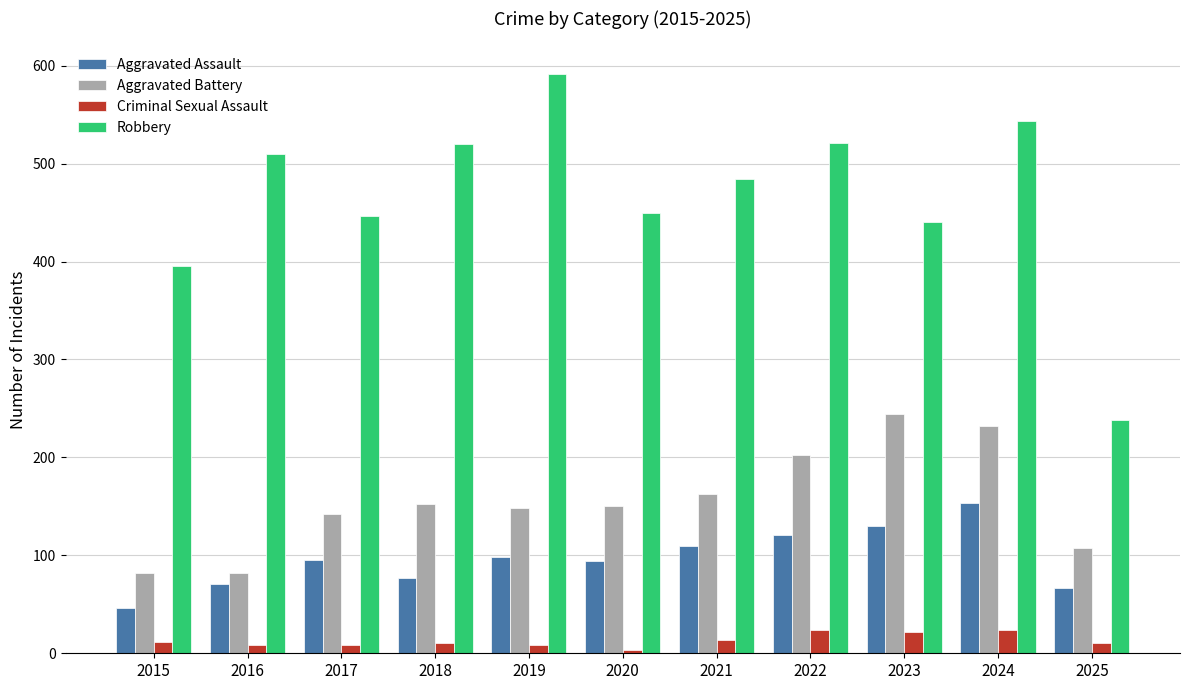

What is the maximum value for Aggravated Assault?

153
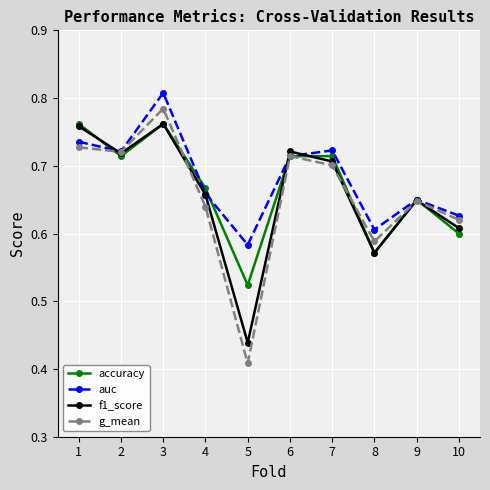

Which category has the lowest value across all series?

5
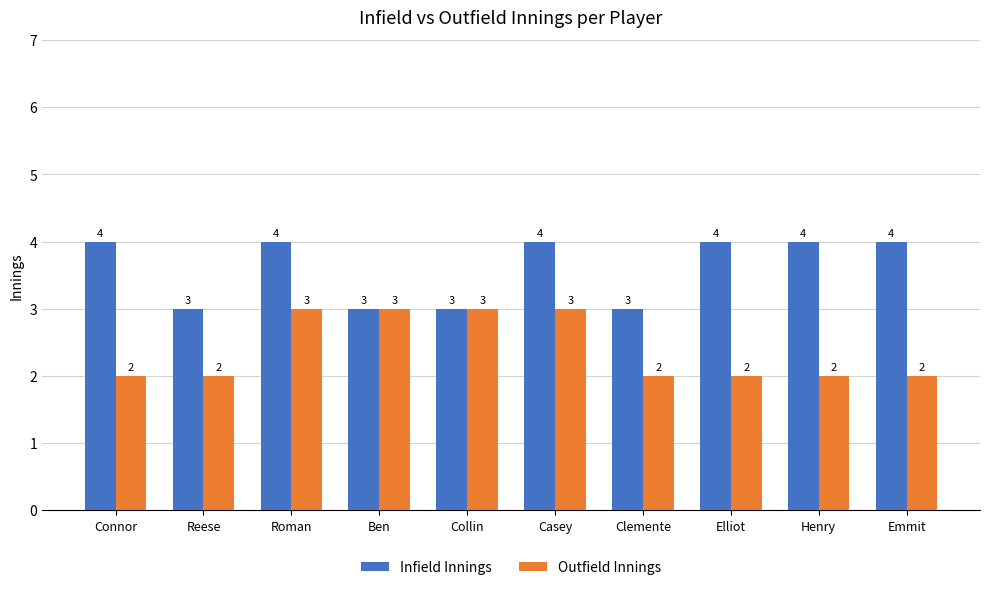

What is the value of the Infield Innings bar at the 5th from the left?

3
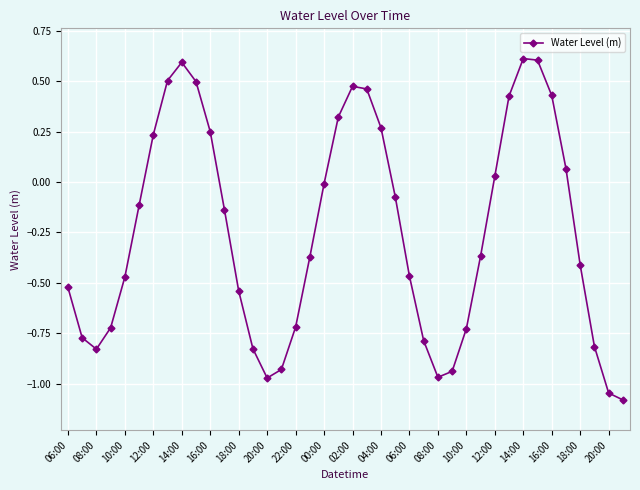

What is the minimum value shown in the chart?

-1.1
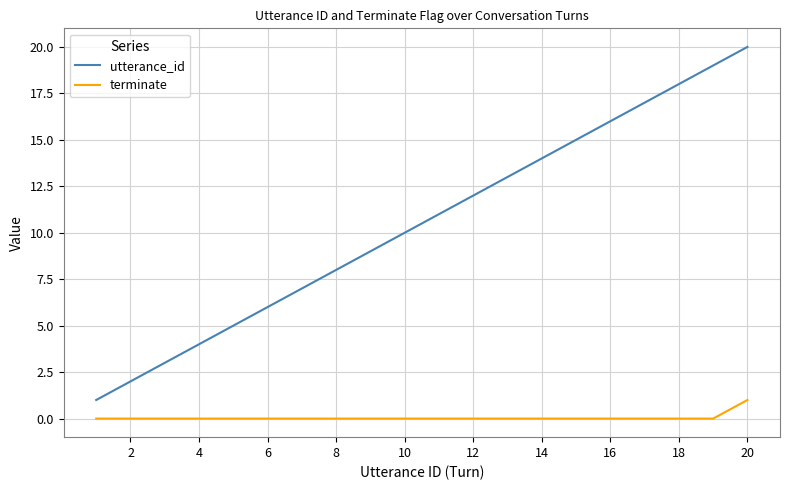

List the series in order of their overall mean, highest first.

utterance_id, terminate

● ● ● ● ● ● ●

Can you edit the material above so that every "value" becomes "reading", with nothing else changed and the pictures left out?

*Written solution*:
What is the maximum reading for Aggravated Assault?

153

Which category has the lowest reading across all series?

5

What is the reading of the Infield Innings bar at the 5th from the left?

3

What is the minimum reading shown in the chart?

-1.1

List the series in order of their overall mean, highest first.

utterance_id, terminate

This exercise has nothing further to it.